Bunları, duygularımı yazmak için gazeteye geldiğimde, Yasemin, o Berivan'ın kaderini değiştiren manşeti atan editör kardeşim Sema Engez'den gelen emaili önüme koydu..
Onu da okumalısınız.. *** Sevgili Hıncal abi;
Elbette ki bugünkü yazınıza teşekkür etmek için size ulaştım... Ama bu satırları yazmamın gerçek sebebi, 'yüreğimin sesini' duymuş olmanız...
Ben bir kadın olarak Demet'in acısını, Berivan'ın travmasını gördüm o fotoğrafta. Bir kadının yaşayabileceği en ağır travmaları yaşıyordu Demet...
Tecavüze uğramıştı...
Kadın empatisiyle anlatayım size; yaşamak istemiyordur ki artık Demet... Utancından aynaya bile bakamıyordur ki şimdi... Utanç onun utancı değil elbette ama tecavüze uğrayan beden onun bedeni... Görmek istemiyordur ki yüzünü... Dokunmak istemiyordur ki tenine...
Bu travma yetmedi. 3 evladından da ayrı düştü... Daha nesi kaldı Demet'in?... Yazık olmadı mı Demet'e?... Daha beteri ölmek mi?
Bırakın ölmeyi Demet'in bedeni çoktan toprak oldu ki...
Ama siz hiç merak etmeyin kadın demek 'varoluş' demektir... Demet yeniden doğacak...
Bugünkü 'Duyun bu çığlığı' haberimizi de görmüşsünüzdür... Devlet onu yavrularına kavuşturup, sıcacık bir yuva açarsa, evlatlarının geleceğini güvence altına alırsa, Demet kadın yeniden 'can bulacak'... Demet'in 27 yaşındaki yüreği evlatlarının geleceği için yeniden atacak. Bu kez evlatlarıyla birlikte büyüyecek Demet...
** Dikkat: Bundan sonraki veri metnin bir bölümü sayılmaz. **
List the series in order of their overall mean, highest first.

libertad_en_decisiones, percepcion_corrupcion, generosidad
Siz merak etmeyin Murat Karaman da Sabah yazı işleri de peşinde bu ailenin...
Demet'in de, Berivan'ın da, diğer iki yavrucağın da yüzü gülecek... *** Ben Sema'nın satırlarını okurken, Sema'nın sayfası, o yüzlerin hem de nasıl güldüğünü yazmıştı bile o sabah..
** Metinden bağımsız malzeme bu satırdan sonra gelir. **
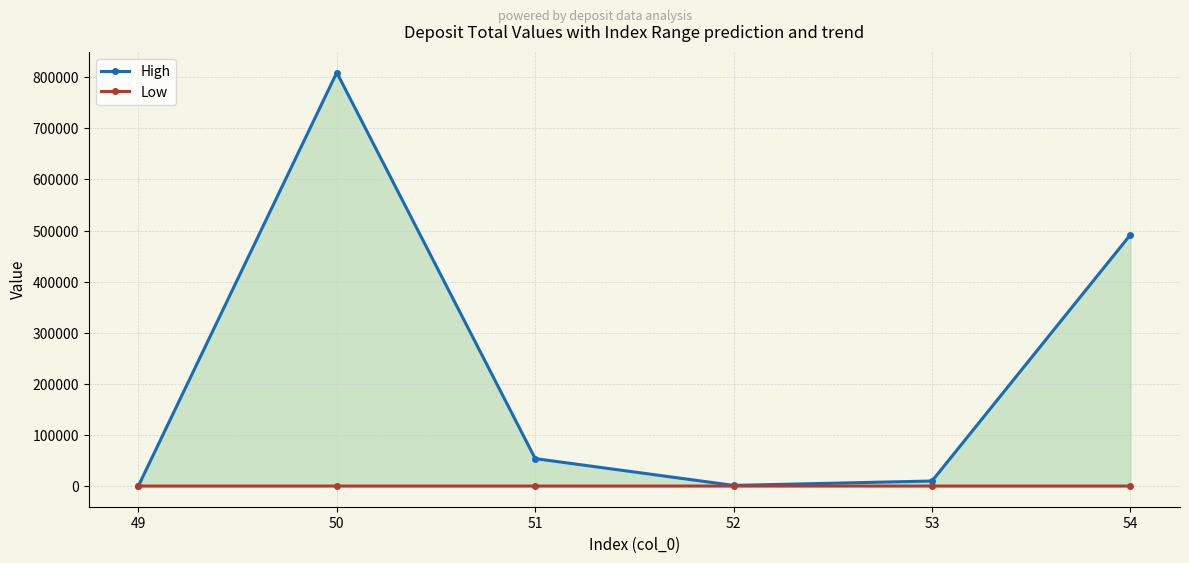

Is it true that Low equals 80 at 53?

False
Bir kere daha, Teşekkürler Sema!.. Teşekkürler Murat!.
Medyanın gücünü gösterdiniz.
Teşekkürler Fatma Bakanım!.
Bu devletin isterse neleri, hem de nasıl hızla yapabilecek güçte olduğunu kanıtladınız. Dilerim diğer Bakan arkadaşlarınıza da örnek olursunuz..
Devletin bu gücüyle, ayni hızla çözülebilecek o kadar sorun, yıllardır yerli yerinde duruyor ki!.